Tasks to perform
[A] From the mass deletion thread below, quote the passage that begins with the words containing "On 14/11/2011 02:02, Maxim" and ends with "the time horizon?".
[B] In the mass deletion thread below, how long is the rolling window used as an example in Guy Incognito's reply?
[C] Translate this sentence from the mass deletion thread below into Spanish: "Theoretically -- would compaction or cleanup help?"

Re: Mass deletion -- slowing down

2011-11-14 Thread Guy Incognito
i think what he means is...do you know what day the 'oldest' day is?  eg 
if you have a rolling window of say 2 weeks, structure your query so 
that your slice range only goes back 2 weeks, rather than to the 
beginning of time.  this would avoid iterating over all the tombstones 
from prior to the 2 week window.  this wouldn't work if you are deleting 
arbitrary days in the middle of your date range.


On 14/11/2011 02:02, Maxim Potekhin wrote:

Thanks Peter,

I'm not sure I entirely follow. By the oldest data, do you mean the
primary key corresponding to the limit of the time horizon? 
Unfortunately,
unique IDs and the timstamps do not correlate in the sense that 
chronologically
newer entries might have a smaller sequential ID. That's because the 
timestamp
corresponds to the last update that's stochastic in the sense that the 
jobs can take

from seconds to days to complete. As I said I'm not sure I understood you
correctly.

Also, I note that queries on different dates (i.e. not contaminated 
with lots

of tombstones) work just fine, which is consistent with the picture that
emerged so far.

Theoretically -- would compaction or cleanup help?

Thanks

Maxim




On 11/13/2011 8:39 PM, Peter Schuller wrote:
I do limit the number of rows I'm asking for in Pycassa. Queries on 
primary

keys still work fine,

Is it feasable in your situation to keep track of the oldest possible
data (for example, if there is a single sequential writer that rotates
old entries away it could keep a record of what the oldest might be)
so that you can bound your index lookup= that value (and avoid the
tombstones)?

Recorded data
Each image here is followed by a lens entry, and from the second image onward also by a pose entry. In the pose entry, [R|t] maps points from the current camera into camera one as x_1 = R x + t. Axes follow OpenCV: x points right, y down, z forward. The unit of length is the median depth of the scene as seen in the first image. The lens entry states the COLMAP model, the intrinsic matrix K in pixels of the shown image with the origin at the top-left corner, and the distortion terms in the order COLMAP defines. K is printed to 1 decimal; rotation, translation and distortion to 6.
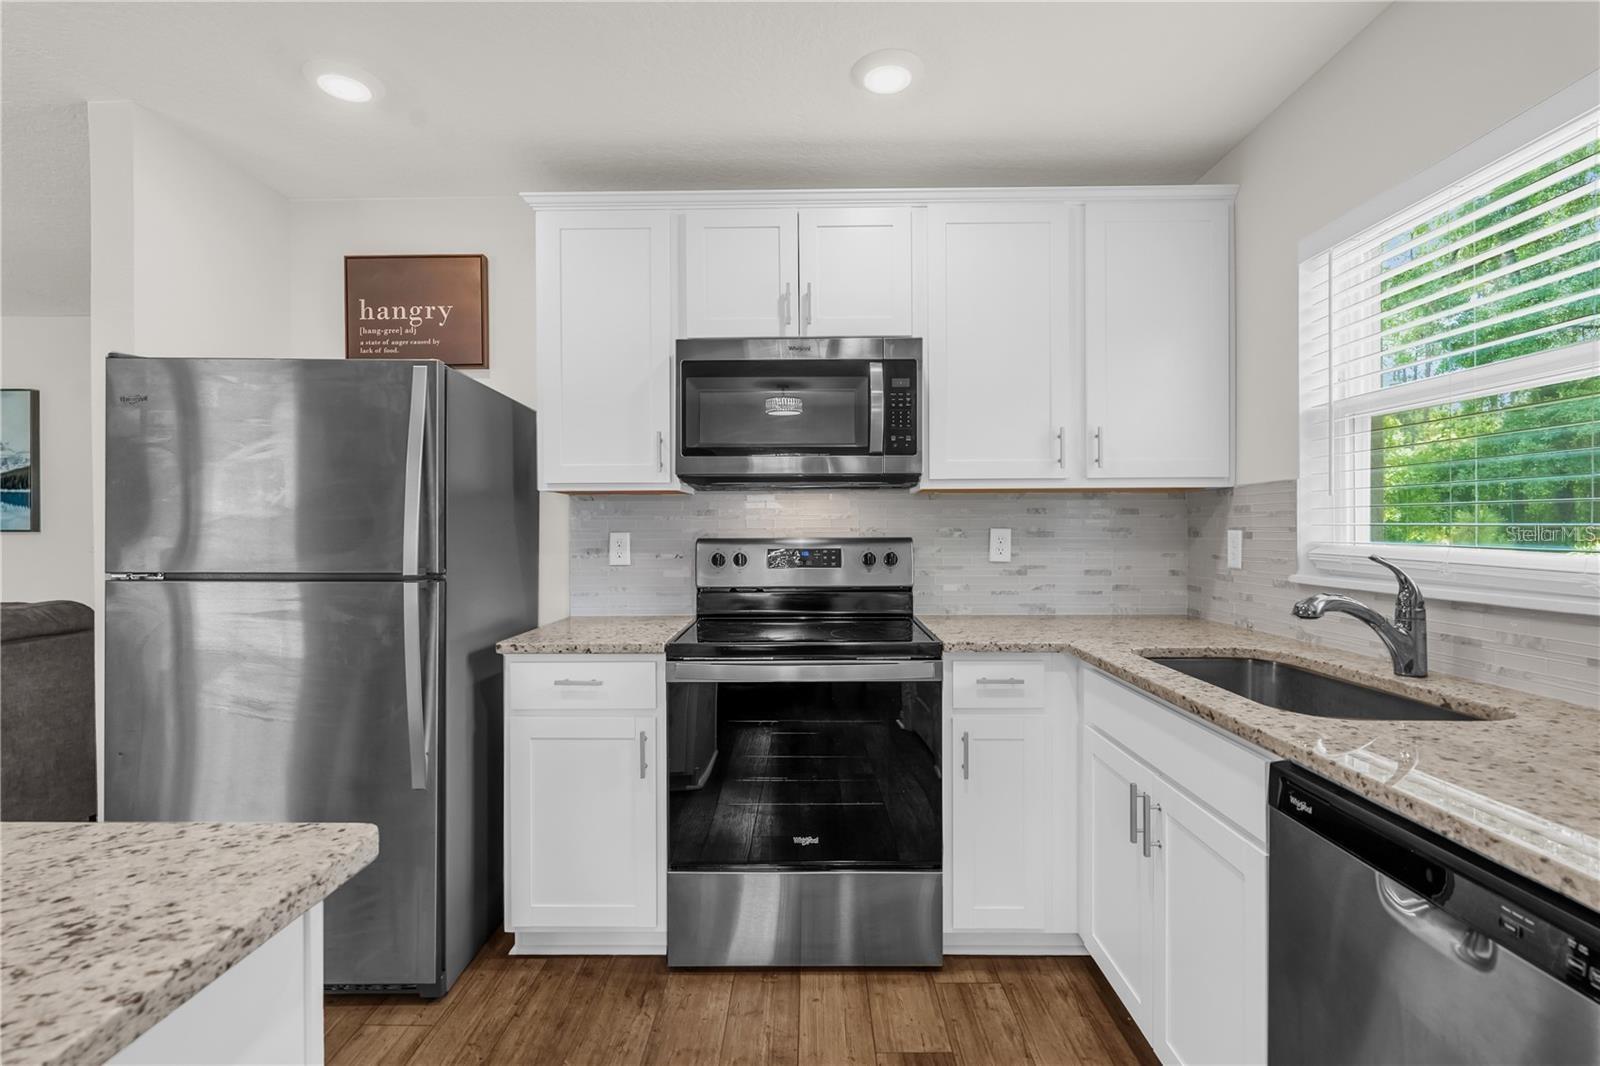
lens RADIAL K [[761.9, 0, 796.5], [0, 761.9, 531.4], [0, 0, 1]] dist [0.003010, 0.001053]
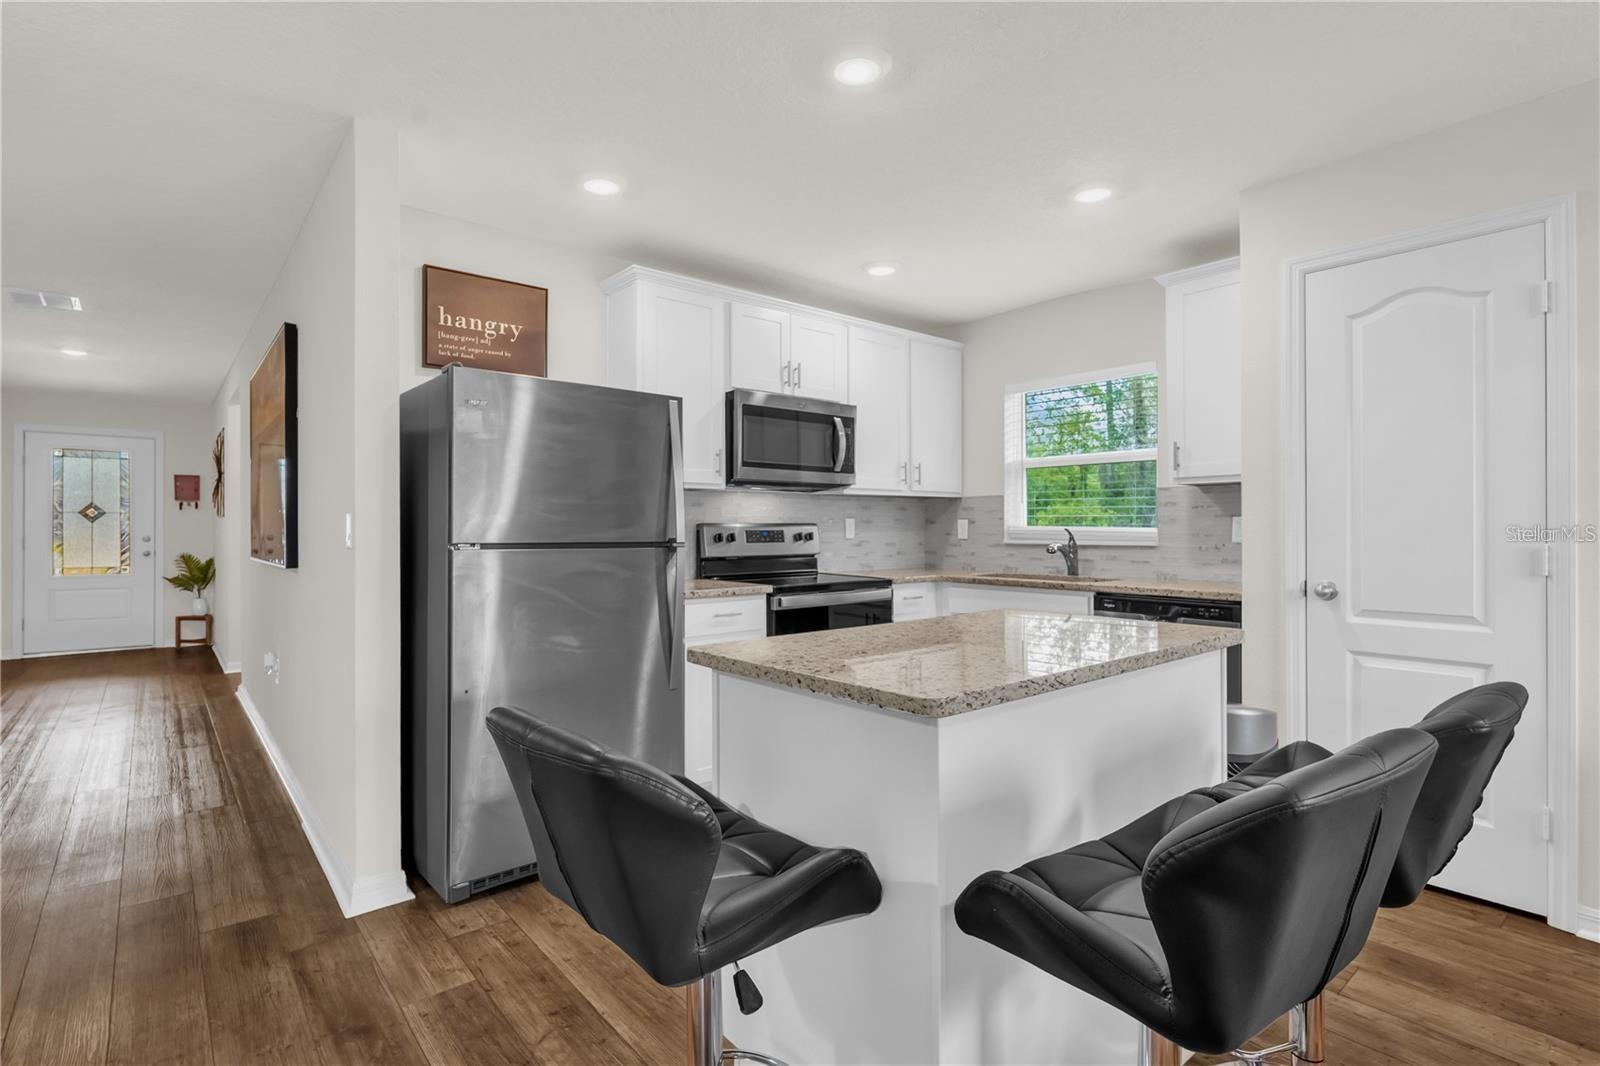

Outputs for the tasks
[A]
On 14/11/2011 02:02, Maxim Potekhin wrote:

Thanks Peter,

I'm not sure I entirely follow. By the oldest data, do you mean the
primary key corresponding to the limit of the time horizon?

[B] Two weeks.

[C] En teoría, ¿ayudaría la compactación o la limpieza?